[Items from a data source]
────────────────────────────────────────

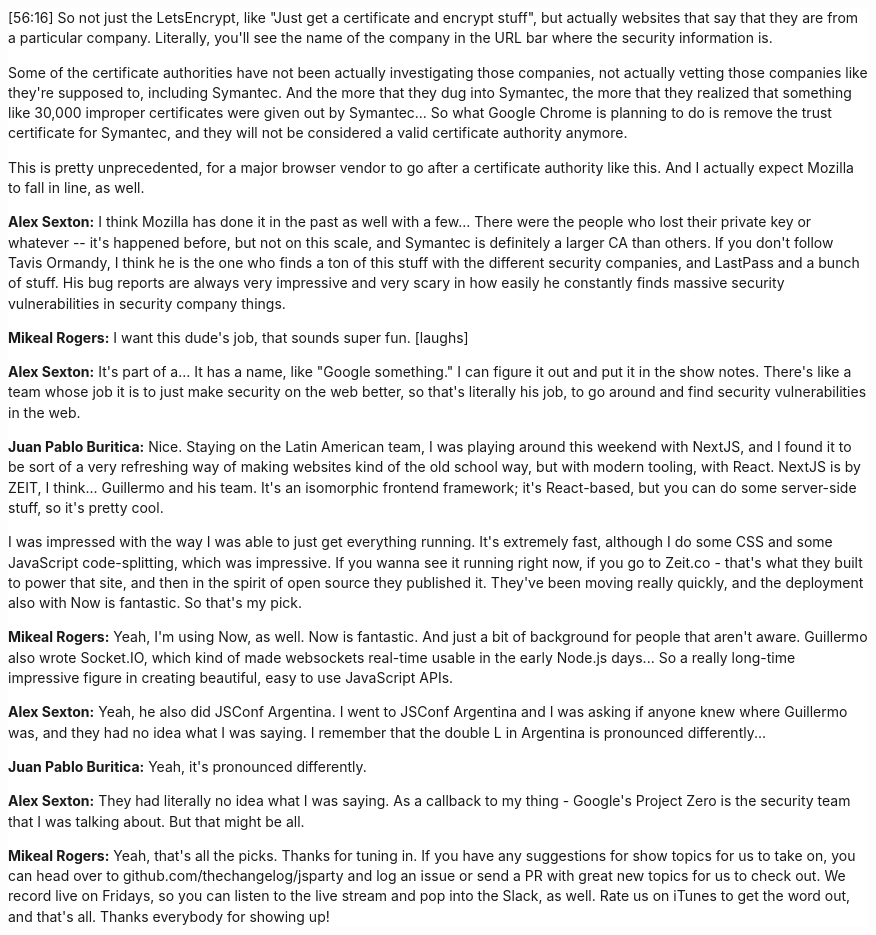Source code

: \[56:16\] So not just the LetsEncrypt, like "Just get a certificate and encrypt stuff", but actually websites that say that they are from a particular company. Literally, you'll see the name of the company in the URL bar where the security information is.

Some of the certificate authorities have not been actually investigating those companies, not actually vetting those companies like they're supposed to, including Symantec. And the more that they dug into Symantec, the more that they realized that something like 30,000 improper certificates were given out by Symantec... So what Google Chrome is planning to do is remove the trust certificate for Symantec, and they will not be considered a valid certificate authority anymore.

This is pretty unprecedented, for a major browser vendor to go after a certificate authority like this. And I actually expect Mozilla to fall in line, as well.

**Alex Sexton:** I think Mozilla has done it in the past as well with a few... There were the people who lost their private key or whatever -- it's happened before, but not on this scale, and Symantec is definitely a larger CA than others. If you don't follow Tavis Ormandy, I think he is the one who finds a ton of this stuff with the different security companies, and LastPass and a bunch of stuff. His bug reports are always very impressive and very scary in how easily he constantly finds massive security vulnerabilities in security company things.

**Mikeal Rogers:** I want this dude's job, that sounds super fun. \[laughs\]

**Alex Sexton:** It's part of a... It has a name, like "Google something." I can figure it out and put it in the show notes. There's like a team whose job it is to just make security on the web better, so that's literally his job, to go around and find security vulnerabilities in the web.

**Juan Pablo Buritica:** Nice. Staying on the Latin American team, I was playing around this weekend with NextJS, and I found it to be sort of a very refreshing way of making websites kind of the old school way, but with modern tooling, with React. NextJS is by ZEIT, I think... Guillermo and his team. It's an isomorphic frontend framework; it's React-based, but you can do some server-side stuff, so it's pretty cool.

I was impressed with the way I was able to just get everything running. It's extremely fast, although I do some CSS and some JavaScript code-splitting, which was impressive. If you wanna see it running right now, if you go to Zeit.co - that's what they built to power that site, and then in the spirit of open source they published it. They've been moving really quickly, and the deployment also with Now is fantastic. So that's my pick.

**Mikeal Rogers:** Yeah, I'm using Now, as well. Now is fantastic. And just a bit of background for people that aren't aware. Guillermo also wrote Socket.IO, which kind of made websockets real-time usable in the early Node.js days... So a really long-time impressive figure in creating beautiful, easy to use JavaScript APIs.

**Alex Sexton:** Yeah, he also did JSConf Argentina. I went to JSConf Argentina and I was asking if anyone knew where Guillermo was, and they had no idea what I was saying. I remember that the double L in Argentina is pronounced differently...

**Juan Pablo Buritica:** Yeah, it's pronounced differently.

**Alex Sexton:** They had literally no idea what I was saying. As a callback to my thing - Google's Project Zero is the security team that I was talking about. But that might be all.

**Mikeal Rogers:** Yeah, that's all the picks. Thanks for tuning in. If you have any suggestions for show topics for us to take on, you can head over to github.com/thechangelog/jsparty and log an issue or send a PR with great new topics for us to check out. We record live on Fridays, so you can listen to the live stream and pop into the Slack, as well. Rate us on iTunes to get the word out, and that's all. Thanks everybody for showing up!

────────────────────────────────────────

Your objective
Put every line of the listing above into a Markdown table with two columns, Row and Line, skipping blank lines and leaving out the pictures.

Solution for this task
| Row | Line |
|---|---|
| 1 | Source code |
| 2 | : \[56:16\] So not just the LetsEncrypt, like "Just get a certificate and encrypt stuff", but actually websites that say that they are from a particular company. Literally, you'll see the name of the company in the URL bar where the security information is. |
| 3 | Some of the certificate authorities have not been actually investigating those companies, not actually vetting those companies like they're supposed to, including Symantec. And the more that they dug into Symantec, the more that they realized that something like 30,000 improper certificates were given out by Symantec... So what Google Chrome is planning to do is remove the trust certificate for Symantec, and they will not be considered a valid certificate authority anymore. |
| 4 | This is pretty unprecedented, for a major browser vendor to go after a certificate authority like this. And I actually expect Mozilla to fall in line, as well. |
| 5 | **Alex Sexton:** I think Mozilla has done it in the past as well with a few... There were the people who lost their private key or whatever -- it's happened before, but not on this scale, and Symantec is definitely a larger CA than others. If you don't follow Tavis Ormandy, I think he is the one who finds a ton of this stuff with the different security companies, and LastPass and a bunch of stuff. His bug reports are always very impressive and very scary in how easily he constantly finds massive security vulnerabilities in security company things. |
| 6 | **Mikeal Rogers:** I want this dude's job, that sounds super fun. \[laughs\] |
| 7 | **Alex Sexton:** It's part of a... It has a name, like "Google something." I can figure it out and put it in the show notes. There's like a team whose job it is to just make security on the web better, so that's literally his job, to go around and find security vulnerabilities in the web. |
| 8 | **Juan Pablo Buritica:** Nice. Staying on the Latin American team, I was playing around this weekend with NextJS, and I found it to be sort of a very refreshing way of making websites kind of the old school way, but with modern tooling, with React. NextJS is by ZEIT, I think... Guillermo and his team. It's an isomorphic frontend framework; it's React-based, but you can do some server-side stuff, so it's pretty cool. |
| 9 | I was impressed with the way I was able to just get everything running. It's extremely fast, although I do some CSS and some JavaScript code-splitting, which was impressive. If you wanna see it running right now, if you go to Zeit.co - that's what they built to power that site, and then in the spirit of open source they published it. They've been moving really quickly, and the deployment also with Now is fantastic. So that's my pick. |
| 10 | **Mikeal Rogers:** Yeah, I'm using Now, as well. Now is fantastic. And just a bit of background for people that aren't aware. Guillermo also wrote Socket.IO, which kind of made websockets real-time usable in the early Node.js days... So a really long-time impressive figure in creating beautiful, easy to use JavaScript APIs. |
| 11 | **Alex Sexton:** Yeah, he also did JSConf Argentina. I went to JSConf Argentina and I was asking if anyone knew where Guillermo was, and they had no idea what I was saying. I remember that the double L in Argentina is pronounced differently... |
| 12 | **Juan Pablo Buritica:** Yeah, it's pronounced differently. |
| 13 | **Alex Sexton:** They had literally no idea what I was saying. As a callback to my thing - Google's Project Zero is the security team that I was talking about. But that might be all. |
| 14 | **Mikeal Rogers:** Yeah, that's all the picks. Thanks for tuning in. If you have any suggestions for show topics for us to take on, you can head over to github.com/thechangelog/jsparty and log an issue or send a PR with great new topics for us to check out. We record live on Fridays, so you can listen to the live stream and pop into the Slack, as well. Rate us on iTunes to get the word out, and that's all. Thanks everybody for showing up! |